W rozmowie z „Niedzielą” Grzegorz Puda zwrócił uwagę, że zdarzają się oszustwa ze strony koncernów i jedynie opakowanie jest polskie, a jego zawartość już niekoniecznie. – Chcemy wyeliminować nieuczciwe firmy, które pod przykrywką polskości promują swoje produkty zagranicznego pochodzenia, bo to nasi, polscy rolnicy produkują żywność wyższej jakości. To marka, o którą trzeba dbać – wskazał.

Projektem pilotażowym Paszportyzacji Polskiej Żywności zostaną objęte trzy grupy produktów: ziemniaki, wołowina i wieprzowina.
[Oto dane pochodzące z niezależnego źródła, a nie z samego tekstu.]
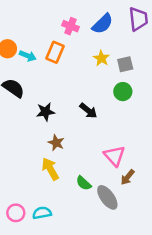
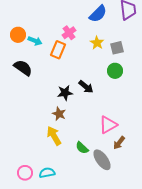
pink cross: (70, 26) -> (69, 33), moved, turned 32
orange rectangle: (55, 52) -> (58, 50), moved
black star: (46, 112) -> (65, 93), moved
pink triangle: (114, 156) -> (108, 125), turned 42

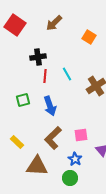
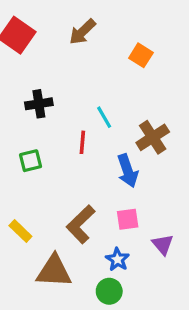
black cross: (38, 57) -> (39, 104), moved
red line: (45, 76) -> (82, 142), moved
blue arrow: (50, 106) -> (128, 171), moved

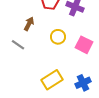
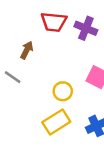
yellow circle: (58, 37) -> (63, 91), moved

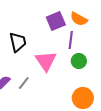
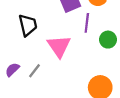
green circle: (79, 61) -> (108, 40), moved

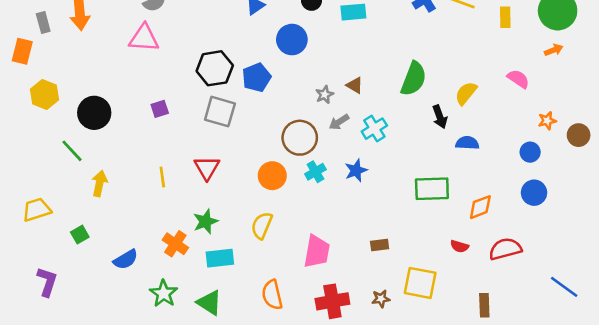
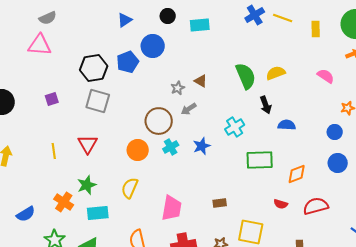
blue pentagon: (257, 77) -> (128, 62), moved
green semicircle: (414, 79) -> (246, 76), turned -44
yellow semicircle: (466, 93) -> (276, 73), moved, turned 30
cyan cross: (374, 129) -> (235, 127), moved

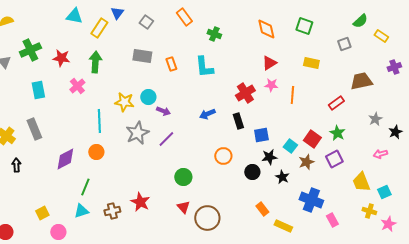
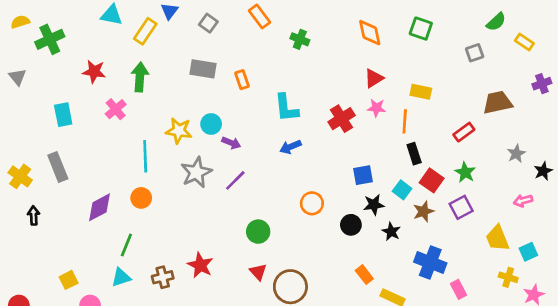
green cross: (30, 50) -> (50, 39), moved
yellow rectangle: (311, 63) -> (421, 92), moved
cyan L-shape: (204, 67) -> (286, 108), moved
black rectangle: (238, 121) -> (414, 154), moved

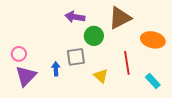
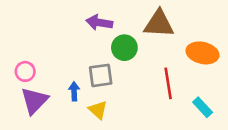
brown triangle: (120, 18) -> (159, 24), turned 30
yellow triangle: (101, 76) -> (98, 110), moved

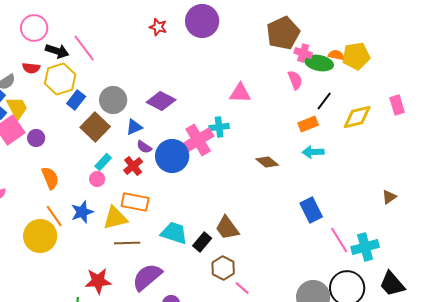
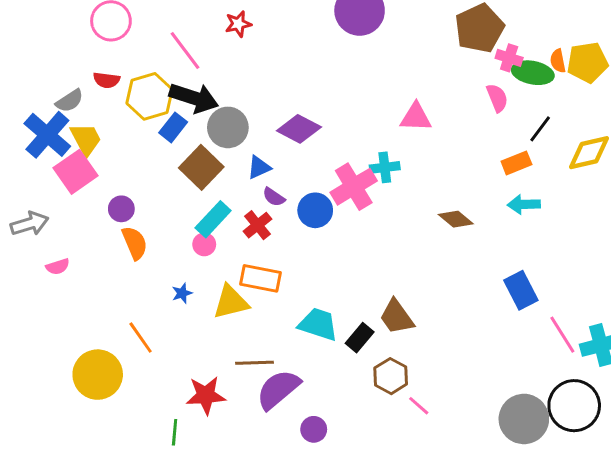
red star: (158, 27) -> (238, 24), moved, turned -30
black arrow: (57, 51) -> (194, 98), moved, size x1.4
orange semicircle: (336, 55) -> (558, 61), turned -112
purple circle: (36, 138) -> (121, 209), moved
blue circle: (172, 156) -> (315, 210), size x0.7
cyan rectangle: (103, 162) -> (213, 219), size x1.4
blue star: (82, 212) -> (182, 293), size x0.6
orange line: (54, 216) -> (141, 338), moved
yellow circle: (40, 236) -> (98, 375), moved
brown line: (127, 243) -> (255, 363), moved

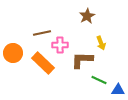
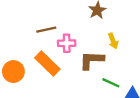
orange circle: (13, 53) -> (13, 72), moved

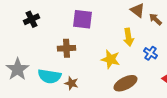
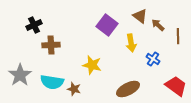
purple square: (82, 19) -> (107, 25), moved, turned 30
brown cross: (66, 48) -> (51, 45), moved
yellow star: (110, 59) -> (92, 65), moved

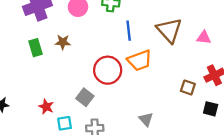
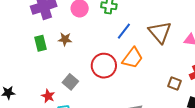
blue line: (129, 31) -> (124, 31), turned 42
orange trapezoid: (140, 60) -> (133, 58), turned -35
gray square: (85, 97) -> (70, 82), moved

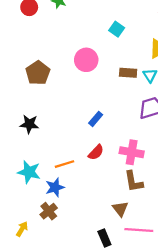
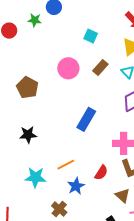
brown rectangle: (128, 73) -> (100, 68), moved, turned -42
blue rectangle: (96, 119) -> (86, 119), size x1.6
red semicircle: (96, 152) -> (101, 173), moved
blue star: (55, 187) -> (76, 186), moved

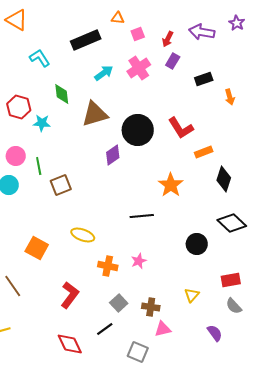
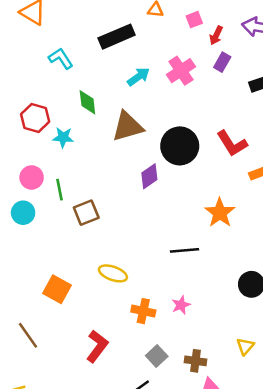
pink square: (138, 34) -> (194, 20), moved

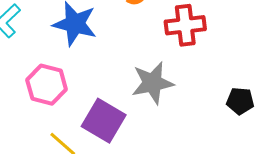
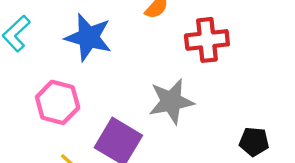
black pentagon: (240, 101) -> (254, 142), moved

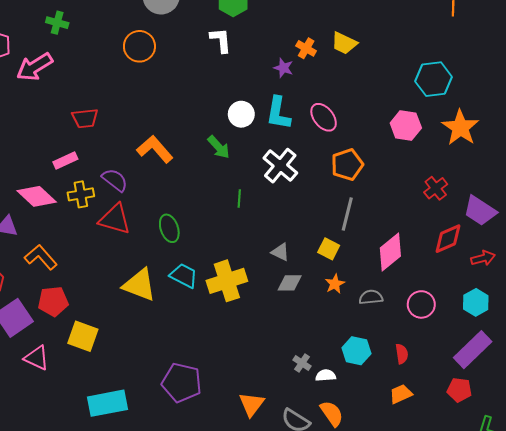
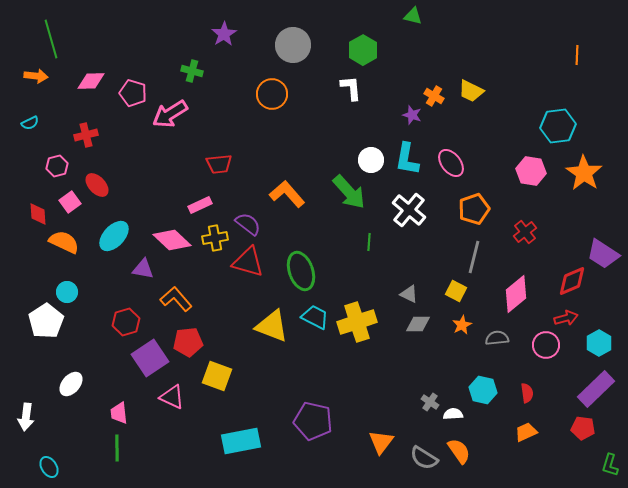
green arrow: (219, 147) -> (349, 192), size x1.5
red cross: (436, 188) -> (525, 232), moved
green ellipse: (169, 228) -> (301, 271), size x1.4
red arrow: (483, 258) -> (566, 318), moved

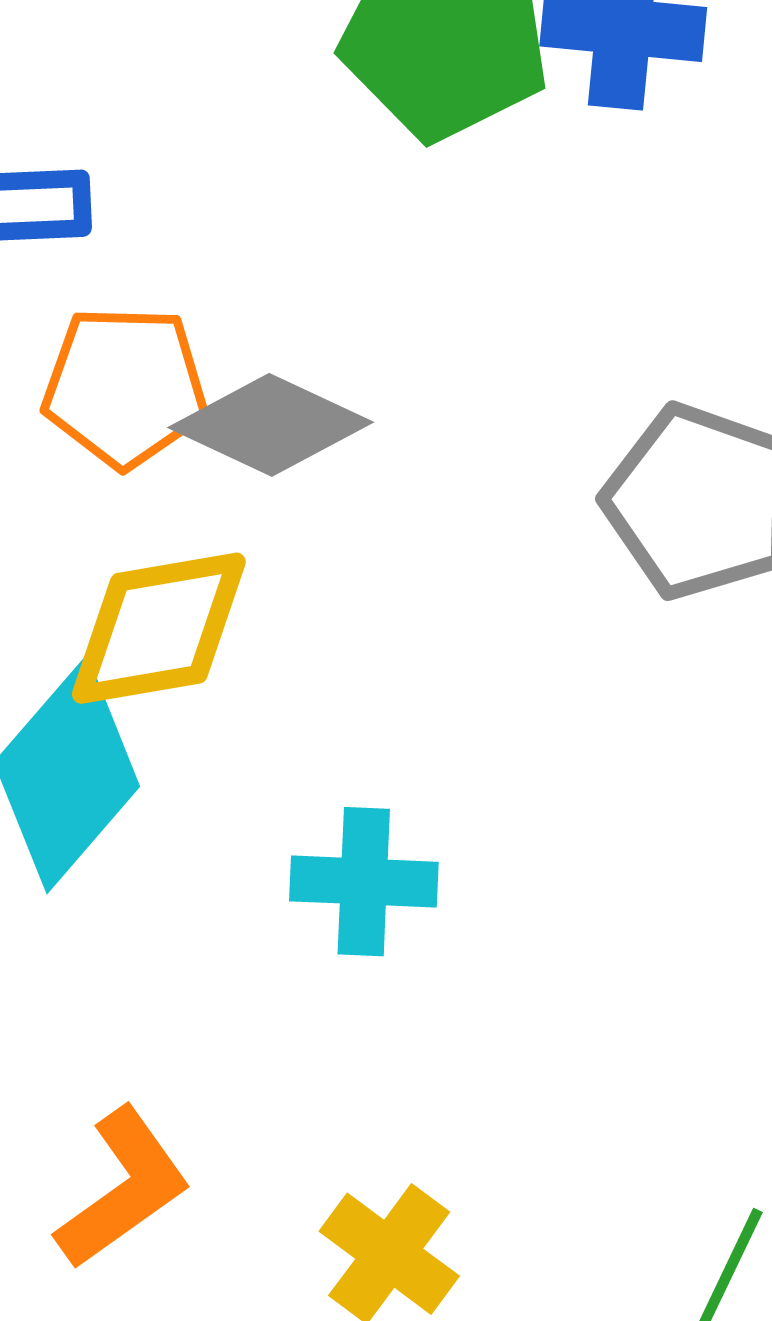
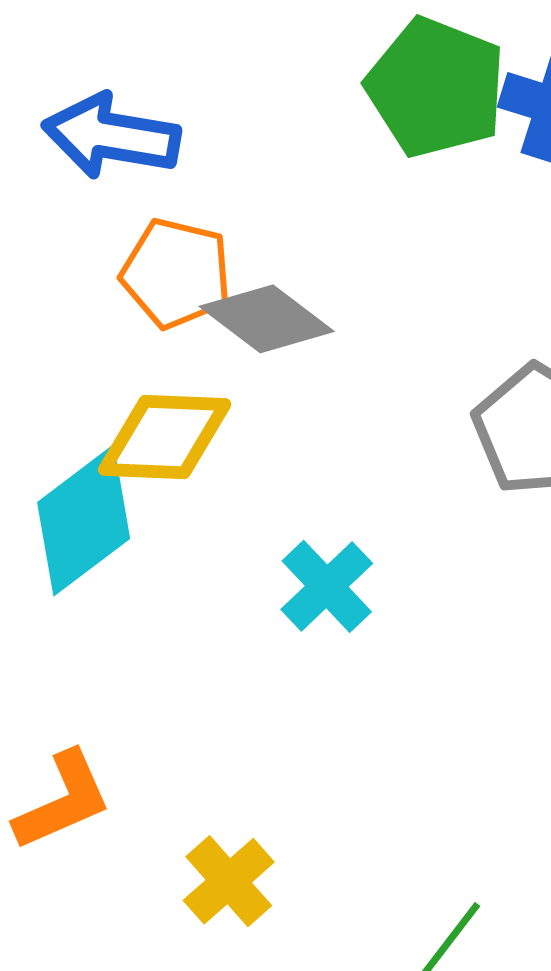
cyan cross: (364, 882) -> (327, 586), moved, turned 32

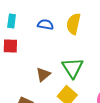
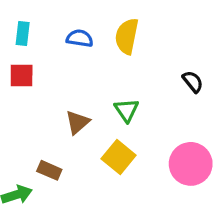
green triangle: (73, 68) -> (127, 110), size x0.7

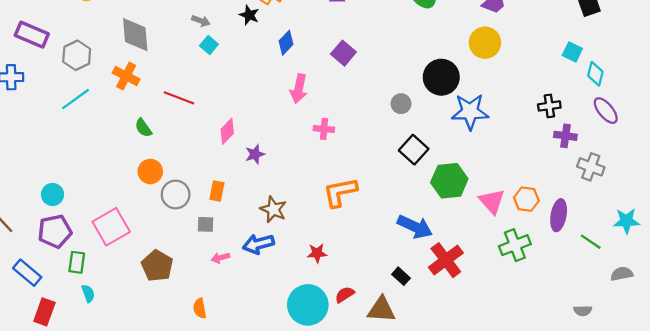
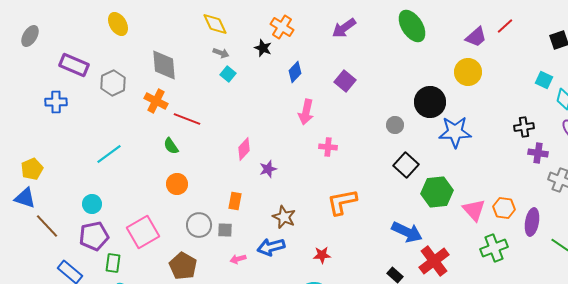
red line: (179, 98) -> (187, 119), moved
cyan line: (76, 99) -> (109, 154), moved
gray circle: (176, 194) -> (199, 225), moved

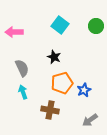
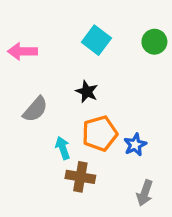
gray semicircle: (22, 68) -> (35, 109), turned 66
cyan arrow: (23, 92) -> (63, 148), moved
gray arrow: (90, 120) -> (145, 193), turned -35

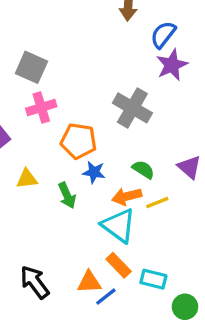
– Prowadzimy rozmowy o tym, jak od strony praktycznej konsument będzie mógł sprawdzać informacje dotyczące kupowanej żywności – poinformował zastępca dyrektora Generalnego Krajowego Ośrodka Wsparcia Rolnictwa Michał Wiśniewski. – Istnieje szereg możliwości, jak może to wyglądać. Jedną z nich jest używanie przez klientów specjalnego czytnika RFID. Dzięki niemu klient będzie mógł podejść do półki i poprzez kliknięcie sprawdzić informacje o produkcie, na przykład u którego gospodarza został wyprodukowany, w której ubojni zwierzę zostało ubite, który lekarz weterynarii je zbadał i która firma przewiozła je do zakładu przetwórczego.

Dyskusje na ten temat jeszcze się toczą. Tymczasem trwa akcja #SolidarnizRolnikami.

#SolidarnizRolnikami

Kupowanie artykułów żywnościowych krajowego pochodzenia to wspieranie polskich rolników, którzy utrzymują swoje rodziny z produkcji rolniczej i przetwórstwa. To budowanie siły i potęgi polskiej marki żywności.